Perintah Kerja 1
Kutip ulang baris-baris pada daftar entri data, mulai dari awal daftar sampai baris yang memuat "Percorsi di studio", kedua ujungnya ikut disertakan. Jangan masukkan gambar ke dalam jawaban.

Teks Bacaan
⟨

Sabtu, 24 Januari 2015

UJIAN NASIONAL VERSI Anies Baswedan, TANPA POLISI, Hanya Pemetaan!, tidak Jadi Tolok Ukur Kelulusan

Anies Baswedan: UN Jangan Jadi Tolok Ukur Kelulusan

Rabu, 19 Maret 2014 23:23 WIB

Anies Baswedan: UN Jangan Jadi Tolok Ukur Kelulusan
Tribun Sumsel/M AWALUDDIN FAJRI
TRIBUNNEWS.COM, JAKARTA - Penggagas Gerakan Indonesia Mengajar, Anies Baswedan mengeluarkan pernyataan mengenai Ujian Nasional (UN).
Setelah pada Bulan September 2013 lalu Anies mendorong adanya moratorium UN agar ada jeda untuk mereview dan mengevaluasi dengan benar, kali ini rektor termuda di Indonesia ini kembali menyatakan pendapatnya mengenai UN.
"UN jangan dijadikan sebagai tolok ukur kelulusan. Yang terjadi sekarang banyak yang bicara 100% lulus tapi nyatanya terjadi kecurangan," ujar Anies membuka pembicaraan mengenai UN.

⟩

Perintah Kerja 2
Jawab berdasarkan artikel tentang Ujian Nasional:
(a) Gerakan apa yang digagas Anies Baswedan?
(b) Pada bulan dan tahun berapa Anies mendorong moratorium UN?
(c) Menurut Anies, apa yang nyatanya terjadi meskipun banyak yang bicara 100% lulus?

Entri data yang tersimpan
⟨

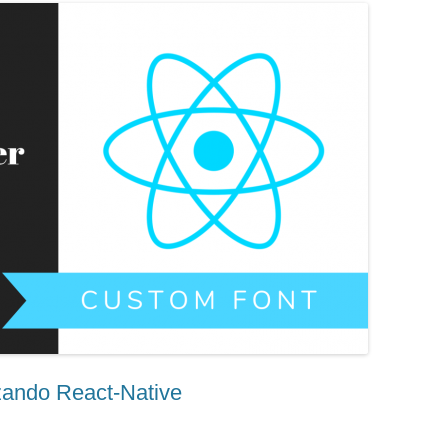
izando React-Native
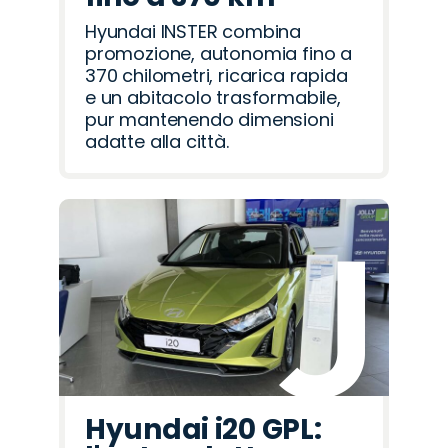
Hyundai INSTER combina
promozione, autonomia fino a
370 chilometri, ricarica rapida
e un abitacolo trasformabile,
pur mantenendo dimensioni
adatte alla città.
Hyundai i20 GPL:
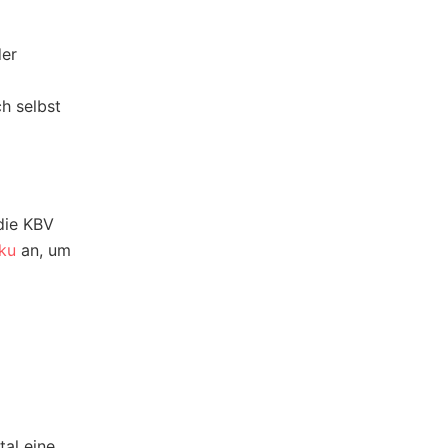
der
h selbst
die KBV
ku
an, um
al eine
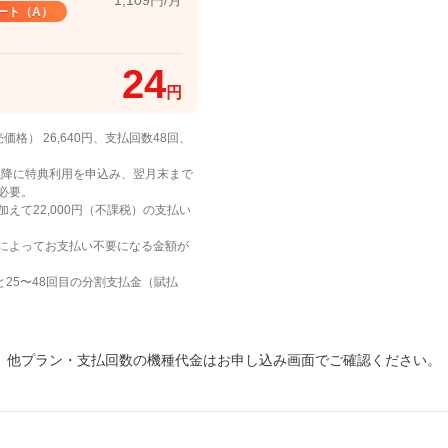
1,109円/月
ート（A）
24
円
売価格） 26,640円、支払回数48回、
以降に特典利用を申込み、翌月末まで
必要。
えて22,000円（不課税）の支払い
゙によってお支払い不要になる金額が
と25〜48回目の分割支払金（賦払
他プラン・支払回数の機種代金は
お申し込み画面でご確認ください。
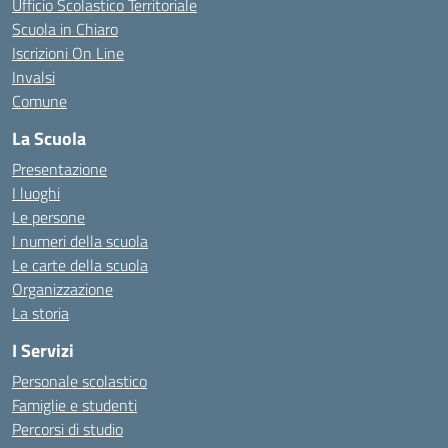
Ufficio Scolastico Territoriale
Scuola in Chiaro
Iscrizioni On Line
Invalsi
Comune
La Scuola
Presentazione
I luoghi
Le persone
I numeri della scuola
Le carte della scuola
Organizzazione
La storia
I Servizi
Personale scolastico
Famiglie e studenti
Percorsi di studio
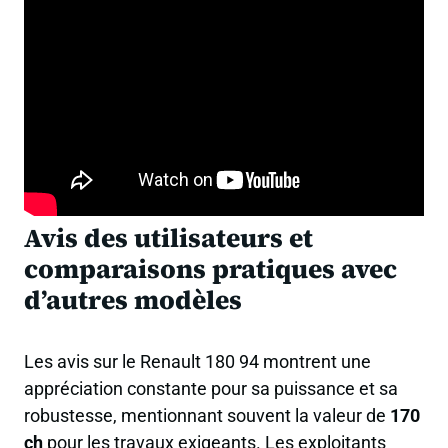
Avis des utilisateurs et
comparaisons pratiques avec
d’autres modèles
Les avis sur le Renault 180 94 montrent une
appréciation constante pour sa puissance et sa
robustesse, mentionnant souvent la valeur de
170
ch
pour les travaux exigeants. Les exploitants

⟩

Ruang Jawaban 1
izando React-Native
Hyundai INSTER combina
promozione, autonomia fino a
370 chilometri, ricarica rapida
e un abitacolo trasformabile,
pur mantenendo dimensioni
adatte alla città.
Hyundai i20 GPL:
der
h selbst
die KBV
ku
an, um
al eine
1,109円/月
ート（A）
24
円
売価格） 26,640円、支払回数48回、
以降に特典利用を申込み、翌月末まで
必要。
えて22,000円（不課税）の支払い
゙によってお支払い不要になる金額が
と25〜48回目の分割支払金（賦払
他プラン・支払回数の機種代金は
お申し込み画面でご確認ください。
Ufficio Scolastico Territoriale
Scuola in Chiaro
Iscrizioni On Line
Invalsi
Comune
La Scuola
Presentazione
I luoghi
Le persone
I numeri della scuola
Le carte della scuola
Organizzazione
La storia
I Servizi
Personale scolastico
Famiglie e studenti
Percorsi di studio

Ruang Jawaban 2
(a) Gerakan Indonesia Mengajar.
(b) September 2013.
(c) Terjadi kecurangan.